Hal tersebut yang mengikat hubungan mereka yang dulunya senggang, lama-lama makin dekat... Makin dekat... dan.... Ah! Lupakan! Yang jelas sesi ini seluruhnya ada di Epiosde 1. Jadi bagi anda yang suka gereget soal latar belakang cerita utama yang berbelit-belit, tidak perlu khawatir, semuanya saya rasa dijelaskan cukup gamblang di Episode 1 walau penjelasan latar belakang karakter utama belum sangat mendalam, ya maklum, episode 1.

Ini dia si Sagiri. Wah, matanya mirip Kirino yak?


Jika di Oreimo kita ditemukan dengan Kirino yang judes, tsundere, dan cerewet, di Eromanga sensei kita mendapati Sagiri yang Pendiam, Ceroboh, dan tsundere juga! Walah-walah, ini si Tsukasa-Sensei demen banget sama imouto tsundere yak? Jangan ditanya, si Sagiri juga punya kelebihan loh, Sagiri pintar menggambar, pintar ngeblog, dan berparas imut nan cantik. Saya pun hampir ladur dibuatnya astagaaah...... Kesamaan antara Kirino (Oreimo) dan Sagiri (Eromanga Sensei) yang paling jelas adalah, "DIAM-DIAM ERO ONNANOKO!"

Wuh gambarnya, super ero!!!


Aduh, ceroboh banget sih. Gak kasihan tuh kk kamu?
Bagaimana dengan art anime ini? Model grafis karakternya sama persis dengan Oreimo, ya maklum, character designer-nya dari dua anime tersebut ternyata sama saja, Hiroyuki Oda adalah dalang dari desain karakter kedua anime tersebut.
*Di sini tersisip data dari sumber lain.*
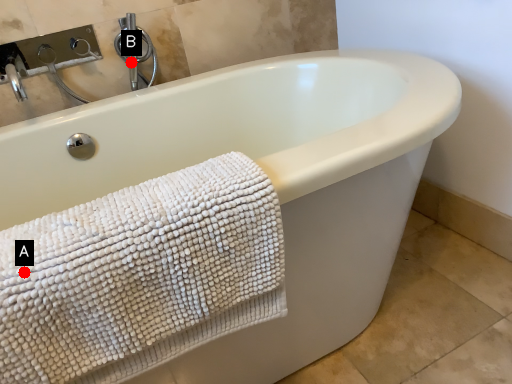
Question: Two points are circled on the image, labeled by A and B beside each circle. Which point is farther from the camera taking this photo?

Choices:
 (A) A is further
 (B) B is further

Answer: (B)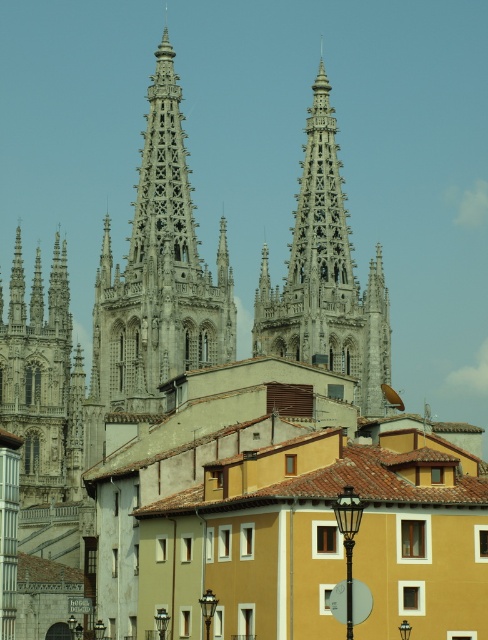
You are a drone operator tasked with capturing aerial footage of the white stone spire at center and the gray stone tower at left. The minimum distance required between the drone and any structure is 20 meters for safety. Can the drone safely fly between the two structures to capture both in a single shot?

The white stone spire at center and the gray stone tower at left are 19.71 meters apart. Since the required safety distance is 20 meters, the drone cannot safely fly between them as the gap is narrower than the required distance.

You are standing in front of the Gothic cathedral and want to place a flag at the point marked as point (139, 400). If your flagpole is 120 meters long, will it reach that point?

The point (139, 400) is 116.93 meters away from the viewer, so yes, the flagpole can reach it since it is shorter than the flagpole length.

You are an architect analyzing the image of the Gothic cathedral and modern buildings. You notice the gray stone spire at center and the white stone spire at center. Which spire would appear larger to someone standing at the base of the cathedral?

The gray stone spire at center appears larger because it is closer to the viewer than the white stone spire at center.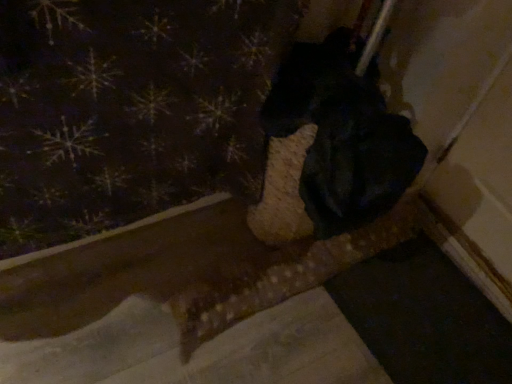
At what (x,y) coordinates should I click in order to perform the action: click on dark fabric with snowflake pattern at upper left. Please return your answer as a coordinate pair (x, y). Looking at the image, I should click on (129, 108).

The image size is (512, 384). Describe the element at coordinates (129, 108) in the screenshot. I see `dark fabric with snowflake pattern at upper left` at that location.

Describe the element at coordinates (333, 144) in the screenshot. The width and height of the screenshot is (512, 384). I see `black matte dog at center` at that location.

Locate an element on the screen. The height and width of the screenshot is (384, 512). black matte dog at center is located at coordinates (333, 144).

In order to face black matte dog at center, should I rotate leftwards or rightwards?

It's best to rotate right around 7.155 degrees.

Where is `dark fabric with snowflake pattern at upper left`? The width and height of the screenshot is (512, 384). dark fabric with snowflake pattern at upper left is located at coordinates (129, 108).

Considering the relative positions of dark fabric with snowflake pattern at upper left and black matte dog at center in the image provided, is dark fabric with snowflake pattern at upper left to the left or to the right of black matte dog at center?

Clearly, dark fabric with snowflake pattern at upper left is on the left of black matte dog at center in the image.

Is the position of dark fabric with snowflake pattern at upper left more distant than that of black matte dog at center?

No, dark fabric with snowflake pattern at upper left is in front of black matte dog at center.

Which point is more distant from viewer, (x=108, y=170) or (x=264, y=198)?

The point (x=264, y=198) is farther from the camera.

From the image's perspective, which one is positioned higher, dark fabric with snowflake pattern at upper left or black matte dog at center?

dark fabric with snowflake pattern at upper left is shown above in the image.

From a real-world perspective, between dark fabric with snowflake pattern at upper left and black matte dog at center, who is vertically lower?

In real-world perspective, black matte dog at center is lower.

Can you confirm if dark fabric with snowflake pattern at upper left is thinner than black matte dog at center?

Yes, dark fabric with snowflake pattern at upper left is thinner than black matte dog at center.

Which of these two, dark fabric with snowflake pattern at upper left or black matte dog at center, stands taller?

dark fabric with snowflake pattern at upper left.

Consider the image. Does dark fabric with snowflake pattern at upper left have a larger size compared to black matte dog at center?

Indeed, dark fabric with snowflake pattern at upper left has a larger size compared to black matte dog at center.

Can we say dark fabric with snowflake pattern at upper left lies outside black matte dog at center?

That's correct, dark fabric with snowflake pattern at upper left is outside of black matte dog at center.

Is dark fabric with snowflake pattern at upper left far away from black matte dog at center?

They are positioned close to each other.

Is dark fabric with snowflake pattern at upper left facing away from black matte dog at center?

dark fabric with snowflake pattern at upper left does not have its back to black matte dog at center.

How many degrees apart are the facing directions of dark fabric with snowflake pattern at upper left and black matte dog at center?

dark fabric with snowflake pattern at upper left and black matte dog at center are facing 3.38 degrees away from each other.

Locate an element on the screen. This screenshot has height=384, width=512. curtain that is on the left side of black matte dog at center is located at coordinates (129, 108).

In the image, is black matte dog at center on the left side or the right side of dark fabric with snowflake pattern at upper left?

Based on their positions, black matte dog at center is located to the right of dark fabric with snowflake pattern at upper left.

Which object is closer to the camera taking this photo, black matte dog at center or dark fabric with snowflake pattern at upper left?

dark fabric with snowflake pattern at upper left is in front.

Is point (413, 169) farther from camera compared to point (50, 200)?

No, it is not.

From the image's perspective, is black matte dog at center above or below dark fabric with snowflake pattern at upper left?

black matte dog at center is below dark fabric with snowflake pattern at upper left.

From a real-world perspective, is black matte dog at center on dark fabric with snowflake pattern at upper left?

No, from a real-world perspective, black matte dog at center is not above dark fabric with snowflake pattern at upper left.

Which object is wider, black matte dog at center or dark fabric with snowflake pattern at upper left?

black matte dog at center.

Is black matte dog at center shorter than dark fabric with snowflake pattern at upper left?

Correct, black matte dog at center is not as tall as dark fabric with snowflake pattern at upper left.

Does black matte dog at center have a smaller size compared to dark fabric with snowflake pattern at upper left?

Yes.

Is black matte dog at center situated inside dark fabric with snowflake pattern at upper left or outside?

black matte dog at center cannot be found inside dark fabric with snowflake pattern at upper left.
Namun dalam segi kualitas, saya beri acungan jempol untuk Eromanga Sensei karena kali ini Hiroyuki Oda menggarapnya di dalam dapur milik studio A1-Pictures (Fairy Tail, Sword Art Online, GATE, Idolm@ster, Haifuri). Walau sebenarnya saya lebih suka kalau anime ini digarap di studio AIC agar sama sekalian dengan Oreimo.

Ini baru episode satu, masih ada cerita dan perjalanan yang panjang dari anime ini, terlebih lagi si Sagiri tidak merasa bahwa hubungan dengan kakaknya si Masamune merupakan sebuah keluarga. Ditambah, di akhir episode 1, masih ada karakter wanita baru yang masih simpang siur latar belakangnya, namun dirinya sangat berhubungan dengan si Sagiri. Apakah anime ini akan berakhir dengan hubungan cinta dalam satu keluarga beda darah seperti Oreimo? Siapa yang tahu, kecuali yang sudah membaca novelnya pasti telah menemukan titik terang dari serial Eromanga sensei, wong saya gak baca novelnya... Wkwkw...

Preview episode 2


Itu (di dalam buku yang dipegang Sagiri) ada Sword Art Online sama Haifuri. tapi bukannya Haifuri diproduksi IMS Production yah?


Jadi kesimpulannya? First impression saya:
Anime ini membawa anda bernostalgia dengan serial Oreimo namun dengan set latar belakang dan kepribadian karakter yang berbeda, karena anime ini mirip dengan serial Oreimo, anda pasti sudah dapat menduga kemana arah ceritanya dan apa yang akan terjadi selanjutnya walau anda tidak membaca Light Novel-nya, alurnya seperti yag saya jelaskan di atas. Walau mirip namun dari segi kualitas grafis anime ini seharusnya sedikit lebih baik karena dipegang oleh studio A1-Pictures yang memiliki reputasi baik dalam serial dan movie animenya.

Sagiri... Tsunderenya keluar tuh...

Jadi bagaimana? Anda tertarik untuk memasukan anime ini kedalam list anda?